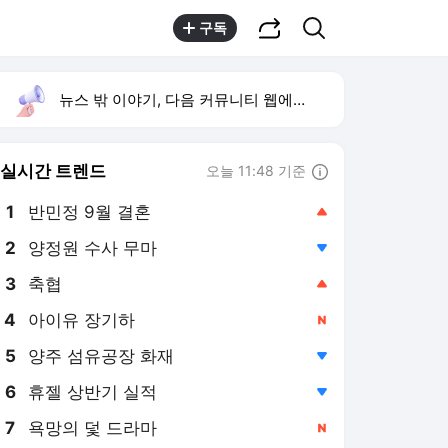
공유하기
검색
구독
뉴스 밖 이야기, 다음 커뮤니티 웹에서 보기
실시간 트렌드
오늘 11:48 기준
툴팁보기
1
반민정 9월 결혼
,상승
2
양정원 수사 무마
,하락
4
아이유 장기하
,신규
5
양주 섬유공장 화재
,하락
6
휴젤 상반기 실적
,하락
7
욕망의 덫 드라마
,신규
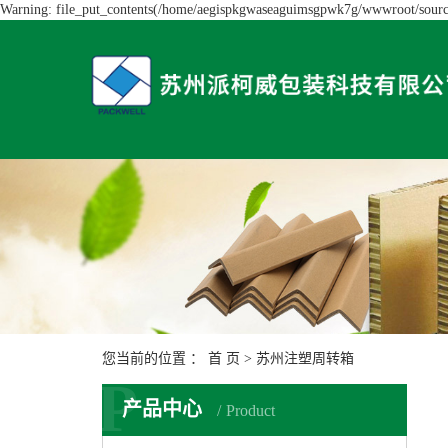
Warning: file_put_contents(/home/aegispkgwaseaguimsgpwk7g/wwwroot/source/
您当前的位置 ：
首 页
>
苏州注塑周转箱
P
产品中心
Product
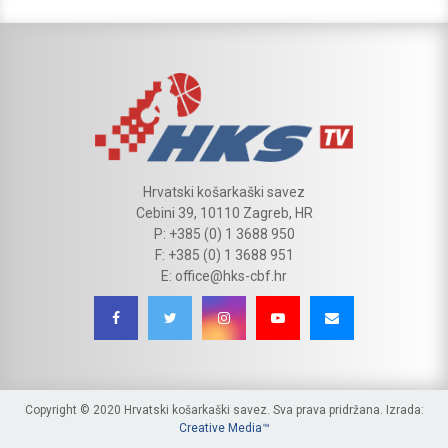
Hrvatski košarkaški savez
Cebini 39, 10110 Zagreb, HR
P: +385 (0) 1 3688 950
F: +385 (0) 1 3688 951
E: office@hks-cbf.hr
Copyright © 2020 Hrvatski košarkaški savez. Sva prava pridržana. Izrada:
Creative Media™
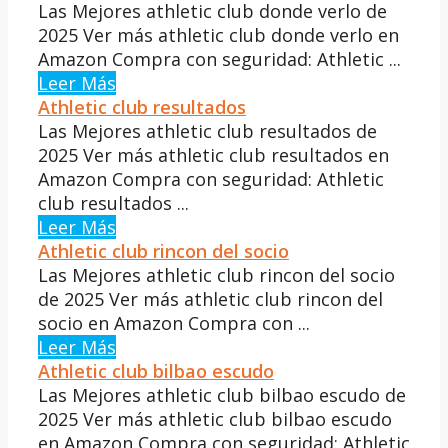
Las Mejores athletic club donde verlo de
2025 Ver más athletic club donde verlo en
Amazon Compra con seguridad: Athletic ...
Leer Más
Athletic club resultados
Las Mejores athletic club resultados de
2025 Ver más athletic club resultados en
Amazon Compra con seguridad: Athletic
club resultados ...
Leer Más
Athletic club rincon del socio
Las Mejores athletic club rincon del socio
de 2025 Ver más athletic club rincon del
socio en Amazon Compra con ...
Leer Más
Athletic club bilbao escudo
Las Mejores athletic club bilbao escudo de
2025 Ver más athletic club bilbao escudo
en Amazon Compra con seguridad: Athletic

* What you will do: With pictures excluded, the material is to be written out exactly as given.

* Solution for this task:
공유하기
검색
구독
뉴스 밖 이야기, 다음 커뮤니티 웹에서 보기
실시간 트렌드
오늘 11:48 기준
툴팁보기
1
반민정 9월 결혼
,상승
2
양정원 수사 무마
,하락
4
아이유 장기하
,신규
5
양주 섬유공장 화재
,하락
6
휴젤 상반기 실적
,하락
7
욕망의 덫 드라마
,신규
Warning: file_put_contents(/home/aegispkgwaseaguimsgpwk7g/wwwroot/source/
您当前的位置 ：
首 页
>
苏州注塑周转箱
P
产品中心
Product
Hrvatski košarkaški savez
Cebini 39, 10110 Zagreb, HR
P: +385 (0) 1 3688 950
F: +385 (0) 1 3688 951
E: office@hks-cbf.hr
Copyright © 2020 Hrvatski košarkaški savez. Sva prava pridržana. Izrada:
Creative Media™
Las Mejores athletic club donde verlo de
2025 Ver más athletic club donde verlo en
Amazon Compra con seguridad: Athletic ...
Leer Más
Athletic club resultados
Las Mejores athletic club resultados de
2025 Ver más athletic club resultados en
Amazon Compra con seguridad: Athletic
club resultados ...
Leer Más
Athletic club rincon del socio
Las Mejores athletic club rincon del socio
de 2025 Ver más athletic club rincon del
socio en Amazon Compra con ...
Leer Más
Athletic club bilbao escudo
Las Mejores athletic club bilbao escudo de
2025 Ver más athletic club bilbao escudo
en Amazon Compra con seguridad: Athletic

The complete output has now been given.